_What is expected_:
Look below for the line that has "just once, and". Set down the lines from there through the line that has "Initially, I thought", exactly as written.
____________
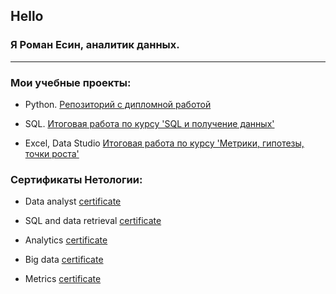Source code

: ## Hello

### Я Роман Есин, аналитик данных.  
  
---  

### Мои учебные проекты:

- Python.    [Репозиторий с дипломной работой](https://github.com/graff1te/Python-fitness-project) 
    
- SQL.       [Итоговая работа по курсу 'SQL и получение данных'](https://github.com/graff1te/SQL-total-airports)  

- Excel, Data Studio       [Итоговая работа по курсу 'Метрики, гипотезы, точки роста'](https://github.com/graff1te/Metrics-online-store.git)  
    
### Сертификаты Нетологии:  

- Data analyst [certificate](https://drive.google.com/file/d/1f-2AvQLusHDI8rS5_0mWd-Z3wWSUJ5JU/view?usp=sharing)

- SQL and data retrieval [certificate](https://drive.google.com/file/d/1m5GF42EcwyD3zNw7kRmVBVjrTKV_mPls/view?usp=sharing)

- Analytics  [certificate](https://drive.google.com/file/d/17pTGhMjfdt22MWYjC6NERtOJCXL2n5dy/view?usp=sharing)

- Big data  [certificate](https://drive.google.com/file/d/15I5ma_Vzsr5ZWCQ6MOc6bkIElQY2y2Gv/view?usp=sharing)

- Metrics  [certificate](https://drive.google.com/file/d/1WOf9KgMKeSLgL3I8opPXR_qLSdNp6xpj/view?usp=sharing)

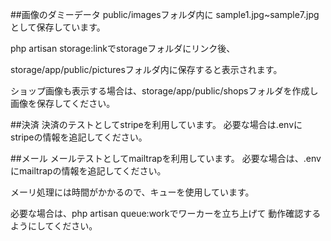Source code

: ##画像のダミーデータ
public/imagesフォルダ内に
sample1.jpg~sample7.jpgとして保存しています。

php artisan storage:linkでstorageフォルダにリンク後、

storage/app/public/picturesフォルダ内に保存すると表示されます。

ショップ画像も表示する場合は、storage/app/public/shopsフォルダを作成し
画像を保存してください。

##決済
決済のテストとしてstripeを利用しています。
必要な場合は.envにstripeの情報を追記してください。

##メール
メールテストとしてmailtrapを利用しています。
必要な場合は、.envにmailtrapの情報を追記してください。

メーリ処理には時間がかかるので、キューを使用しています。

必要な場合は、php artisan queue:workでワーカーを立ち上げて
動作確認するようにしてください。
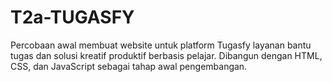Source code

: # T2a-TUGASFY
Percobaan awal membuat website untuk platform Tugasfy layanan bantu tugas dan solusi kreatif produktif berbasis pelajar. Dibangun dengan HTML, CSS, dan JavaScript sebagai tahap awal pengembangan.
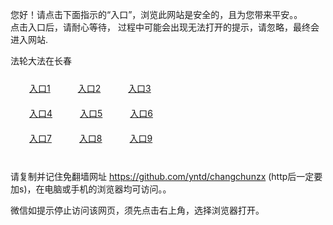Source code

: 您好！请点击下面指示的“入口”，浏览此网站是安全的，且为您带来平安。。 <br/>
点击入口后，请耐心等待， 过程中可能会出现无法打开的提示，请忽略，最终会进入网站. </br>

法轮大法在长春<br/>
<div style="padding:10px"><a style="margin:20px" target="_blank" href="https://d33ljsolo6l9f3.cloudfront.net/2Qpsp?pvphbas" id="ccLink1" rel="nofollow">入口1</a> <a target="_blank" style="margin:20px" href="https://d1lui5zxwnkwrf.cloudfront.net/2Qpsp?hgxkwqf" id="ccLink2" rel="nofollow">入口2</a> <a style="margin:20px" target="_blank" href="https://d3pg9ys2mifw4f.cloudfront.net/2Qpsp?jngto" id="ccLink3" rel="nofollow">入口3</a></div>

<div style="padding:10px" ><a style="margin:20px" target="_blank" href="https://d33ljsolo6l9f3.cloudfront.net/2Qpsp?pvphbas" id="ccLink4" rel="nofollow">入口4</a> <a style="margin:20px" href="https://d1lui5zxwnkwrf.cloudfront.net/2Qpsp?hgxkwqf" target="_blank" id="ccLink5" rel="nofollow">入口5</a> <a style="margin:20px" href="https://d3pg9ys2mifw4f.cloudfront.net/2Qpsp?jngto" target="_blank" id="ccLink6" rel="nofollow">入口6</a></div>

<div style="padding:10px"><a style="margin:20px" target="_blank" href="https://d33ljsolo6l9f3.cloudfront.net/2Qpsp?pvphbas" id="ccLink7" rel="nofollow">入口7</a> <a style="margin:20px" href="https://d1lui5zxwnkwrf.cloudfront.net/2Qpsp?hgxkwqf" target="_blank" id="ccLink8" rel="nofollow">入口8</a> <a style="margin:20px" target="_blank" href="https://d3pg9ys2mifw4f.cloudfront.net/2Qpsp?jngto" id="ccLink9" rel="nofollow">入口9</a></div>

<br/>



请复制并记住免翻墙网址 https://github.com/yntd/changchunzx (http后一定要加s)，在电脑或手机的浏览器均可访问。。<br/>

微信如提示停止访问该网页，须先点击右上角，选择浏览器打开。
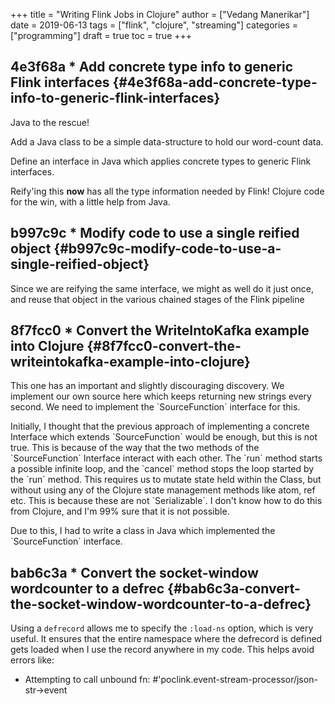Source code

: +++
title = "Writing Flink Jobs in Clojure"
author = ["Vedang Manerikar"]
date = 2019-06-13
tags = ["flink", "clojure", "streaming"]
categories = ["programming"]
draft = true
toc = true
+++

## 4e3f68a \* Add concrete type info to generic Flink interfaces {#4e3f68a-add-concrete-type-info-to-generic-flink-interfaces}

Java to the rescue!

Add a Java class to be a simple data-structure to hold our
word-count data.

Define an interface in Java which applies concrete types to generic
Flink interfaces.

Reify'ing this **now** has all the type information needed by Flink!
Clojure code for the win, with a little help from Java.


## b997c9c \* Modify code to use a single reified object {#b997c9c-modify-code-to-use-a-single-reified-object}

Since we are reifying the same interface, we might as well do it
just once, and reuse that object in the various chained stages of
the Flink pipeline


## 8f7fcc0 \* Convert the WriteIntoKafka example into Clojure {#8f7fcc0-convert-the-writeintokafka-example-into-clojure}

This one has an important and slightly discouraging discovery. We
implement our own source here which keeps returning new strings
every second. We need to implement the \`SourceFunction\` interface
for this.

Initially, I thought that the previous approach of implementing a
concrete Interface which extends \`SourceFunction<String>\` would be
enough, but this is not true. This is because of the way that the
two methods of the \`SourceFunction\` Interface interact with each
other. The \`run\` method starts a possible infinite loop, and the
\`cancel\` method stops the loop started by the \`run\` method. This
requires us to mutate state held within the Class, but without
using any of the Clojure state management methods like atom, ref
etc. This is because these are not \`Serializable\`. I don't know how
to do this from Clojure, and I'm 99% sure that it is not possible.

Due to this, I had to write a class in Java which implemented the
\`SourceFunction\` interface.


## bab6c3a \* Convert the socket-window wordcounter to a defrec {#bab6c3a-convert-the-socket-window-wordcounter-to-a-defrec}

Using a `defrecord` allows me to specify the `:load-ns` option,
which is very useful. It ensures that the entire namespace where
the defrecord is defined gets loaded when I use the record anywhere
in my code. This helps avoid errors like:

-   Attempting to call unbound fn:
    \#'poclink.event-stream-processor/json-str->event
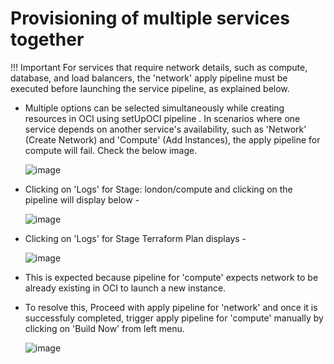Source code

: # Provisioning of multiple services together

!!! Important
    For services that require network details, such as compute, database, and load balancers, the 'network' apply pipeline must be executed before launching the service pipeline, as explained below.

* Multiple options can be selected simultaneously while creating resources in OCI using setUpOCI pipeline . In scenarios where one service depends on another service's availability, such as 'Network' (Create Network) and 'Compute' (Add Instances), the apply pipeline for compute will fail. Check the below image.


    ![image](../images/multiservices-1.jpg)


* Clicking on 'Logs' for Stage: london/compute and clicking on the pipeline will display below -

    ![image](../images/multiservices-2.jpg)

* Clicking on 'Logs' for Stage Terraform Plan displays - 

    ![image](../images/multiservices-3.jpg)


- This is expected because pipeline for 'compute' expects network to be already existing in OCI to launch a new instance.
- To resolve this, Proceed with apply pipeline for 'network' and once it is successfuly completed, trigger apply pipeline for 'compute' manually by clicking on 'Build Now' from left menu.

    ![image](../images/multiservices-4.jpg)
____________
_Completed exercise_:
just once, and reuse that object in the various chained stages of
the Flink pipeline


## 8f7fcc0 \* Convert the WriteIntoKafka example into Clojure {#8f7fcc0-convert-the-writeintokafka-example-into-clojure}

This one has an important and slightly discouraging discovery. We
implement our own source here which keeps returning new strings
every second. We need to implement the \`SourceFunction\` interface
for this.

Initially, I thought that the previous approach of implementing a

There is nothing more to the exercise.